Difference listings
= Beginning of Section =

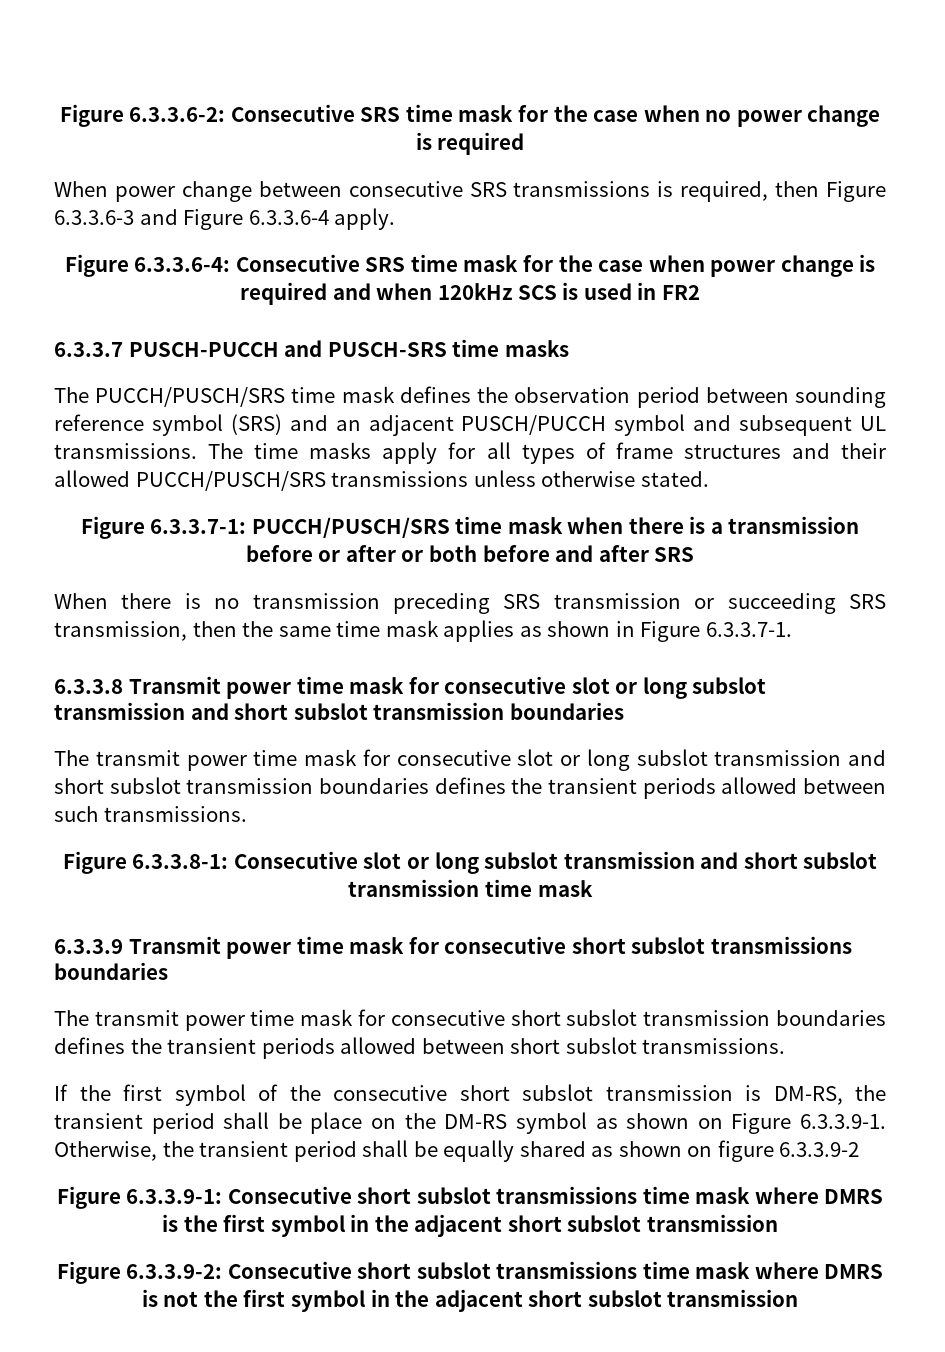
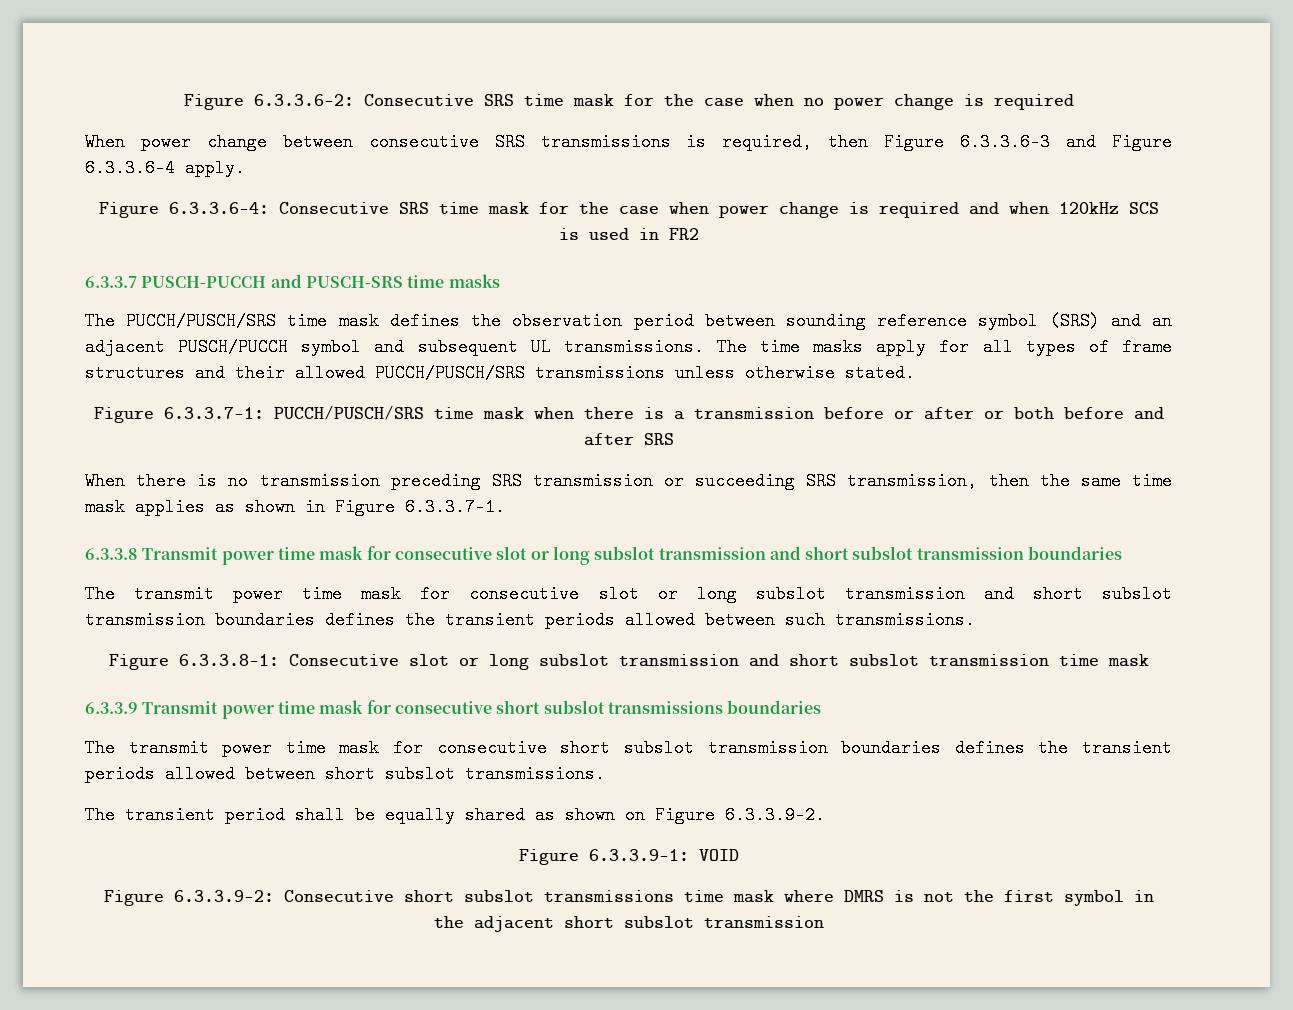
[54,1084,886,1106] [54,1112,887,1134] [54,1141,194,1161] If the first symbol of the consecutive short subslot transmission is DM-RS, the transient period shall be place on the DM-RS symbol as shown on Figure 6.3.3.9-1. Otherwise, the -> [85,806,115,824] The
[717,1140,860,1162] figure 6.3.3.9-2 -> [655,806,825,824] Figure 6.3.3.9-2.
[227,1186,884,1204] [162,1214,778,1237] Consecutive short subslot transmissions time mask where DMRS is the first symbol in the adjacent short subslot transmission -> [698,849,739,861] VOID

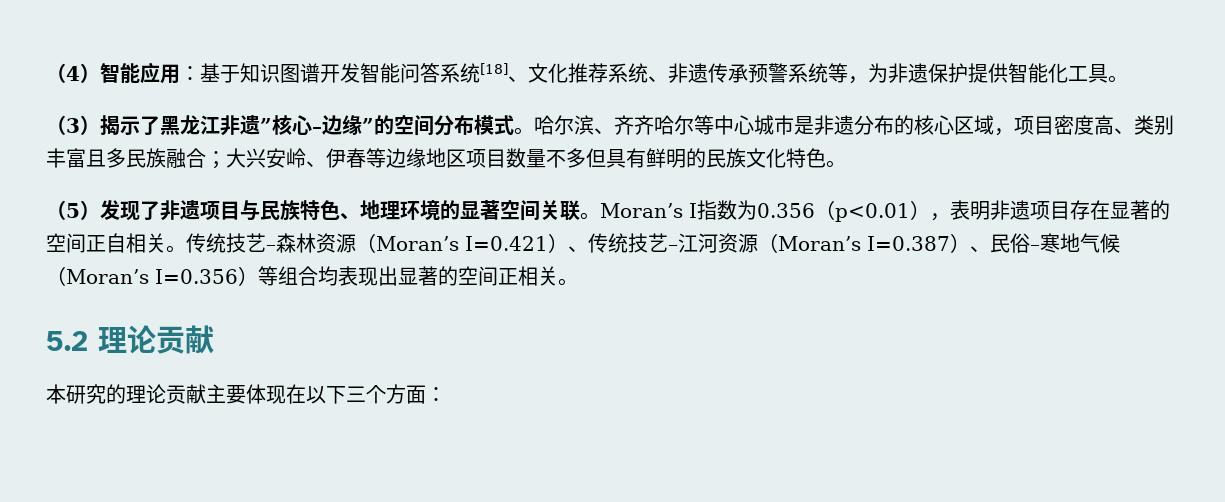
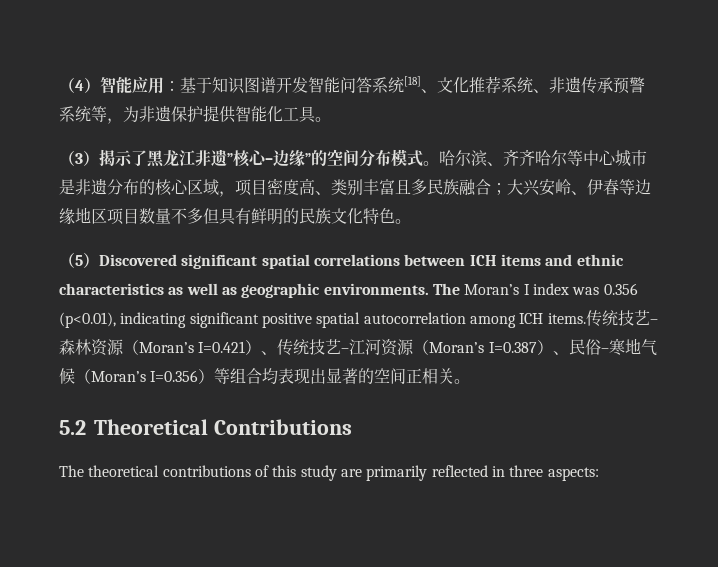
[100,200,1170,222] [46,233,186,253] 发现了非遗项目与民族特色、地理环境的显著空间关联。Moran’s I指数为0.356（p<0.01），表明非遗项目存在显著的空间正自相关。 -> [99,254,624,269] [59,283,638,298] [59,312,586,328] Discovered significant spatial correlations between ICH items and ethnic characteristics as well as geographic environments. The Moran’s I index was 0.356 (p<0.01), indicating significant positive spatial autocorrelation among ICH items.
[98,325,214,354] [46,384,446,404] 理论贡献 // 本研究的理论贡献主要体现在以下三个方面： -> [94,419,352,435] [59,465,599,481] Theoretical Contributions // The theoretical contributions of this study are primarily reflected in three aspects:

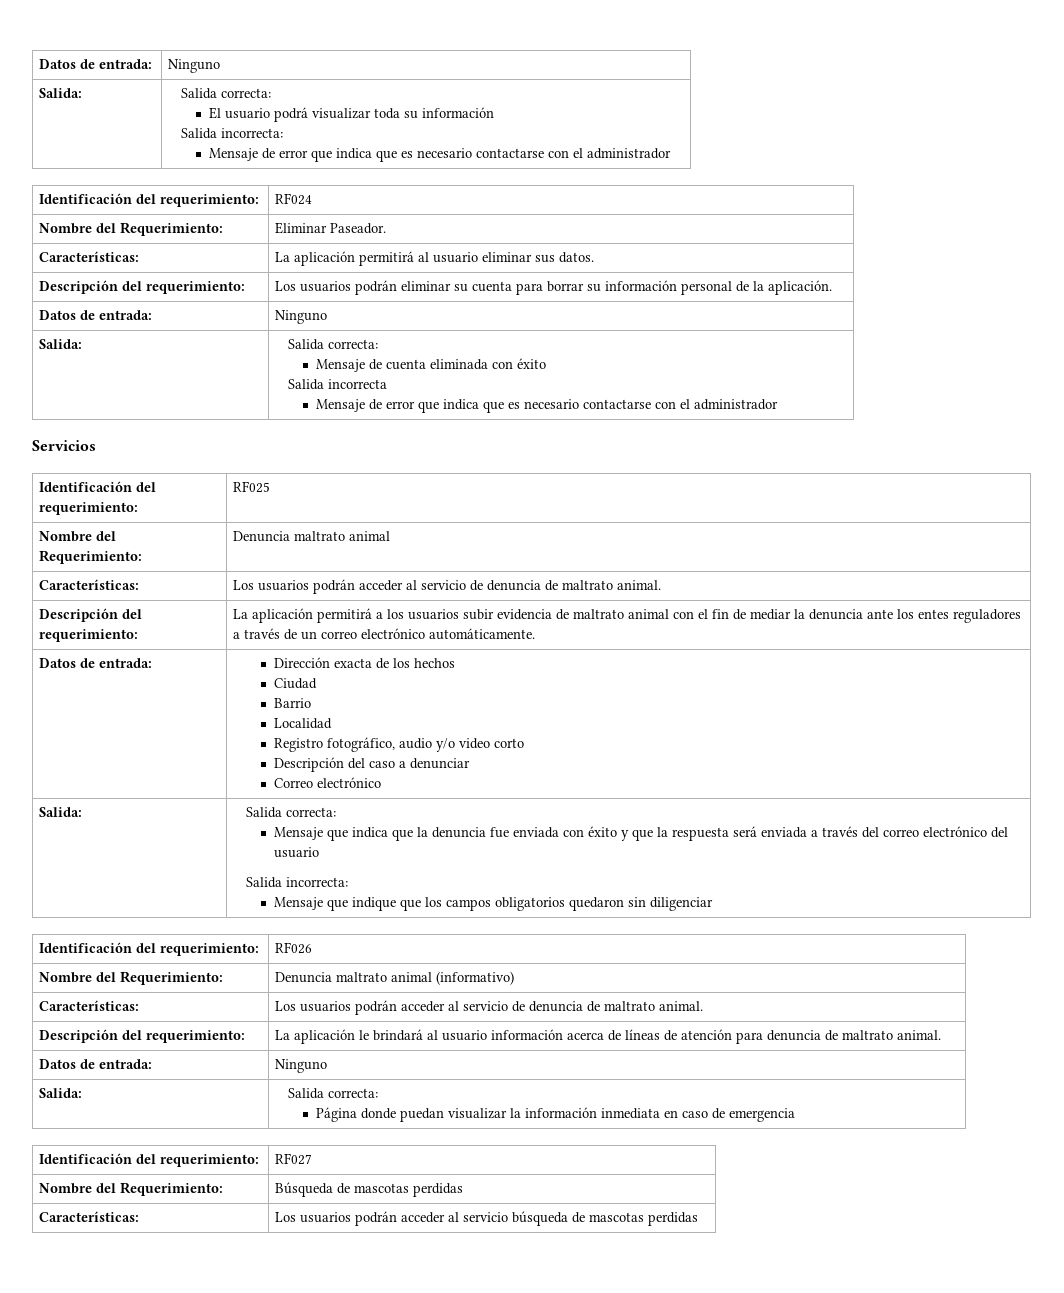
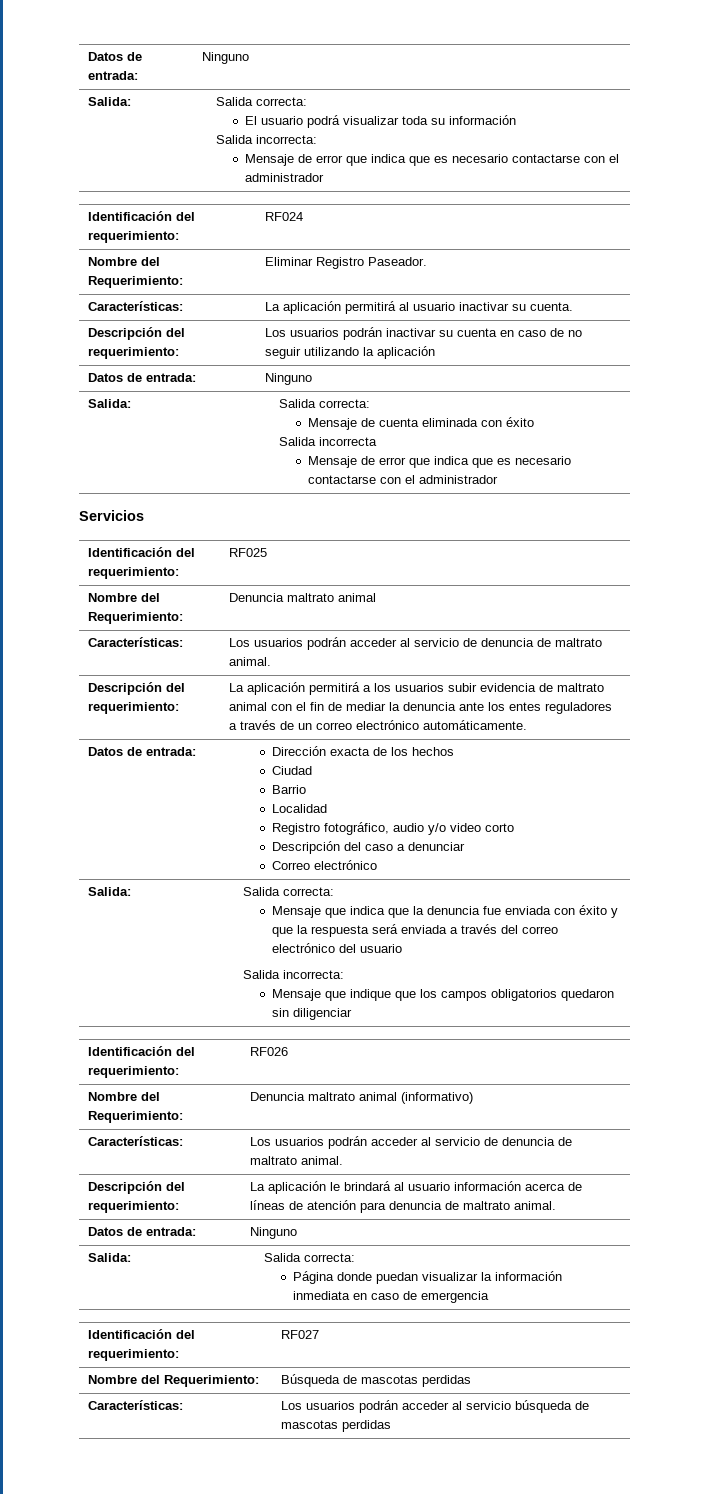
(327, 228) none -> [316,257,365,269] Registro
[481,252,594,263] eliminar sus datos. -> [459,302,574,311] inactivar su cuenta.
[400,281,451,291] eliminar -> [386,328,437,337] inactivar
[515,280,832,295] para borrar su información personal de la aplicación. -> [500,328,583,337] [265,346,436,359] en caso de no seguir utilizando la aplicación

= End of Section =

Only the lines from the beginning of the records up to and including the line with "[227,1186,884,1204] [162,1214,778,1237] Consecutive" should appear, exactly as they are, and no pictures.

■ Solution
[54,1084,886,1106] [54,1112,887,1134] [54,1141,194,1161] If the first symbol of the consecutive short subslot transmission is DM-RS, the transient period shall be place on the DM-RS symbol as shown on Figure 6.3.3.9-1. Otherwise, the -> [85,806,115,824] The
[717,1140,860,1162] figure 6.3.3.9-2 -> [655,806,825,824] Figure 6.3.3.9-2.
[227,1186,884,1204] [162,1214,778,1237] Consecutive short subslot transmissions time mask where DMRS is the first symbol in the adjacent short subslot transmission -> [698,849,739,861] VOID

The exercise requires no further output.